» TASK OBJECTIVE: Please repeat the lines between the line holding "pose: elev=295.7 azim=249.8" and the line holding "Dot at: (265, 261)", inclusive.

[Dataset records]
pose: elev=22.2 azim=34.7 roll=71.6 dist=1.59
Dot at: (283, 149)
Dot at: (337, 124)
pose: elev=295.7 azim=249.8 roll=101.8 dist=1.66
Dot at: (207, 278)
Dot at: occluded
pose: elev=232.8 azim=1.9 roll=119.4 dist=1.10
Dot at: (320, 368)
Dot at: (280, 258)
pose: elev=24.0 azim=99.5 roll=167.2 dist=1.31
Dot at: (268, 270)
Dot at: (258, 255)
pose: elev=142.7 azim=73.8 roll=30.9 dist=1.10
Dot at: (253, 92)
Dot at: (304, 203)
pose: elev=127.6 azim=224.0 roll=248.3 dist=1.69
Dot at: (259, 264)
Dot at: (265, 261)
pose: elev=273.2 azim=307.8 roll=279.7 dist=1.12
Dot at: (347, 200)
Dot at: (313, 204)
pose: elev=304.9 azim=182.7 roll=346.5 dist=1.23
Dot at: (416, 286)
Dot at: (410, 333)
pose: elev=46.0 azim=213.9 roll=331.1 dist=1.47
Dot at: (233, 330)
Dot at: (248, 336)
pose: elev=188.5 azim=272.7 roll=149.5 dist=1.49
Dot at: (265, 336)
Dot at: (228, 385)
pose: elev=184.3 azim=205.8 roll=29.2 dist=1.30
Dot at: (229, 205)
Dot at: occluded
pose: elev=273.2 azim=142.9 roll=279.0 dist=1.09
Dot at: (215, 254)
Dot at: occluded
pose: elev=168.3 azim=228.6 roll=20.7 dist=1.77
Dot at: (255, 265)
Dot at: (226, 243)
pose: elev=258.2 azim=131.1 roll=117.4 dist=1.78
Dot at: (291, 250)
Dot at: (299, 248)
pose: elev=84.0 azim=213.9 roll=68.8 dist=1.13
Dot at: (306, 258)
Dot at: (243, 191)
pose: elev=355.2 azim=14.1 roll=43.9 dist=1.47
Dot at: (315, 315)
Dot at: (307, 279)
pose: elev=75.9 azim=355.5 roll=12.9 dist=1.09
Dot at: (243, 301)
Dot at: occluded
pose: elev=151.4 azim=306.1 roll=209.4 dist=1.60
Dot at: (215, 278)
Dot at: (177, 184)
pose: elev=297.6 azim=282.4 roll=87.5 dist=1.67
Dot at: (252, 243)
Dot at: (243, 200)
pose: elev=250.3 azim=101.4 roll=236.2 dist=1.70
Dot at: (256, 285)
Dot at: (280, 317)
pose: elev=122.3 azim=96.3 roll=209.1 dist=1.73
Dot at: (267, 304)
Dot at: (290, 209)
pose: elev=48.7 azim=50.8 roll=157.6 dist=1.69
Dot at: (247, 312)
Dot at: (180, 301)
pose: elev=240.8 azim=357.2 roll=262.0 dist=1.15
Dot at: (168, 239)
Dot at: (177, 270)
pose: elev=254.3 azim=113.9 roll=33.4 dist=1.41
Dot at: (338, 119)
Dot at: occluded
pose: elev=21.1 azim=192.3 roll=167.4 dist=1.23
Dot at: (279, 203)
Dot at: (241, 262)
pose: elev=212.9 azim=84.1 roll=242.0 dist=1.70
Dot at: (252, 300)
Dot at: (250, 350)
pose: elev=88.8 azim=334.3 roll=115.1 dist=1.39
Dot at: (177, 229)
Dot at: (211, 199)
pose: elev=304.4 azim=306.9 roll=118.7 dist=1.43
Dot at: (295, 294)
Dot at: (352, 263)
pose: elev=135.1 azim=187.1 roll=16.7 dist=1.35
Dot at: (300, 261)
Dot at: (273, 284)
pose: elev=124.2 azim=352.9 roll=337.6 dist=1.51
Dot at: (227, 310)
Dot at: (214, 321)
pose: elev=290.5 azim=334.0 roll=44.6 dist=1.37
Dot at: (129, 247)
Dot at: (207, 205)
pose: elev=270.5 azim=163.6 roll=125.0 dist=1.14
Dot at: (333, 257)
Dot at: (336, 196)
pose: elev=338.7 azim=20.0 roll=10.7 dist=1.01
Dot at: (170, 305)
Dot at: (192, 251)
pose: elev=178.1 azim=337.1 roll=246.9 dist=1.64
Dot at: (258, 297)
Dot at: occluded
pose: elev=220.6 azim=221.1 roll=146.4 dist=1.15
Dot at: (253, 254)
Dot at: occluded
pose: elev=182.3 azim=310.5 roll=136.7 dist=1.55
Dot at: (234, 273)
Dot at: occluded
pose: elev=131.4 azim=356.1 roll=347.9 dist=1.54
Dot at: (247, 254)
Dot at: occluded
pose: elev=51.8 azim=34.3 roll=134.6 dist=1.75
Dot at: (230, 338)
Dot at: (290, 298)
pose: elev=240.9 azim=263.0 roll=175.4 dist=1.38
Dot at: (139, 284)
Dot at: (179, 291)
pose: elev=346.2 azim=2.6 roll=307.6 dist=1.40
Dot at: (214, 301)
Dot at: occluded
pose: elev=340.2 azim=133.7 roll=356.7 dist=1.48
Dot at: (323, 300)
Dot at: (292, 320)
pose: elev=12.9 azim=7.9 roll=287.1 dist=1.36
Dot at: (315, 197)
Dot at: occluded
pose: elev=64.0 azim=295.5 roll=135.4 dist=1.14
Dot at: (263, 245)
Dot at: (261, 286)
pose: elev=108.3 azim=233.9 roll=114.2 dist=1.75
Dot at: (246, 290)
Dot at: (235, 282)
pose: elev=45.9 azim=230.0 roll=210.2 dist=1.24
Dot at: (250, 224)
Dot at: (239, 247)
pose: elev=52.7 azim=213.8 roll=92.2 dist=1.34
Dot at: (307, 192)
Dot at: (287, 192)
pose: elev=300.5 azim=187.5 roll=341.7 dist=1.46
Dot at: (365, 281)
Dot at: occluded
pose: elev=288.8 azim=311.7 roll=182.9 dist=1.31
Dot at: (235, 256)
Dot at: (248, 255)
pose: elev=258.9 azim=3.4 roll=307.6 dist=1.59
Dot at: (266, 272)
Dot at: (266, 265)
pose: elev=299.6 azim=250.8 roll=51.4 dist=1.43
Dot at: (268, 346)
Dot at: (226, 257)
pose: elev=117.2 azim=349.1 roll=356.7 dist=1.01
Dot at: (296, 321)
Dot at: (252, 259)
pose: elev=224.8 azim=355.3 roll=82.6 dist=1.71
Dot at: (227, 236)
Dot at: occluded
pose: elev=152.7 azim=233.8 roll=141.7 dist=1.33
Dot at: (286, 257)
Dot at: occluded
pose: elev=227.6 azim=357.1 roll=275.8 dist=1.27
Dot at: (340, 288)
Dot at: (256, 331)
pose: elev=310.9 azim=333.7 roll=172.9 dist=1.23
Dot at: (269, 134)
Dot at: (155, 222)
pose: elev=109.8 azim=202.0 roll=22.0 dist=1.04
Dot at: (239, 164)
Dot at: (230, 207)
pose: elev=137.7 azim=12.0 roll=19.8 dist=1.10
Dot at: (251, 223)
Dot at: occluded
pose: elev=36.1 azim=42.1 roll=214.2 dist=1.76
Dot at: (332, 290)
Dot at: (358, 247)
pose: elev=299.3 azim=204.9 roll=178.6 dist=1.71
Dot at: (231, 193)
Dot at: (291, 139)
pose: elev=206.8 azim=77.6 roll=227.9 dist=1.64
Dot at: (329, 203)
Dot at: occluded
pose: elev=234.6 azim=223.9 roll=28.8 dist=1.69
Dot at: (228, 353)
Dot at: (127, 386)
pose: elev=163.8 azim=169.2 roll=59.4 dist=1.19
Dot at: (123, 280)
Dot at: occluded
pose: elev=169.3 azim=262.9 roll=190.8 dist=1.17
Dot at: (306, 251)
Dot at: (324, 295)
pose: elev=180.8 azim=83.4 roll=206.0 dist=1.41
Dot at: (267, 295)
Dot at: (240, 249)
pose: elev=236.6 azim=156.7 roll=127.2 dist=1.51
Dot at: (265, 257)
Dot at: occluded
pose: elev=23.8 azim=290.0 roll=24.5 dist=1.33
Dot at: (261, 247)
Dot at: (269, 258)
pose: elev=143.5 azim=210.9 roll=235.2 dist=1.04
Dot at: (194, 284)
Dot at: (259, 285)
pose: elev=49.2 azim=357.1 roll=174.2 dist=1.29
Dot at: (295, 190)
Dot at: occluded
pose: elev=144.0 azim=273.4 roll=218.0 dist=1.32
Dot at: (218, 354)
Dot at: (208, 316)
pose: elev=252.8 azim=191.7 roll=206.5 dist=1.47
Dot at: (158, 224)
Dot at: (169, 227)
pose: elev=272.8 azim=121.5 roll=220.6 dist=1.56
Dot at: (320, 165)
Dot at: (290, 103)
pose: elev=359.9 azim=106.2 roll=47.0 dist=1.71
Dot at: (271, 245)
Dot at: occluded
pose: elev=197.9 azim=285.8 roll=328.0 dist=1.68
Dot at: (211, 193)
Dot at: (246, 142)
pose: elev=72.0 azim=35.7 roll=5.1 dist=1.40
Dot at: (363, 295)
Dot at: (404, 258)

» RESULT BELOW:
pose: elev=295.7 azim=249.8 roll=101.8 dist=1.66
Dot at: (207, 278)
Dot at: occluded
pose: elev=232.8 azim=1.9 roll=119.4 dist=1.10
Dot at: (320, 368)
Dot at: (280, 258)
pose: elev=24.0 azim=99.5 roll=167.2 dist=1.31
Dot at: (268, 270)
Dot at: (258, 255)
pose: elev=142.7 azim=73.8 roll=30.9 dist=1.10
Dot at: (253, 92)
Dot at: (304, 203)
pose: elev=127.6 azim=224.0 roll=248.3 dist=1.69
Dot at: (259, 264)
Dot at: (265, 261)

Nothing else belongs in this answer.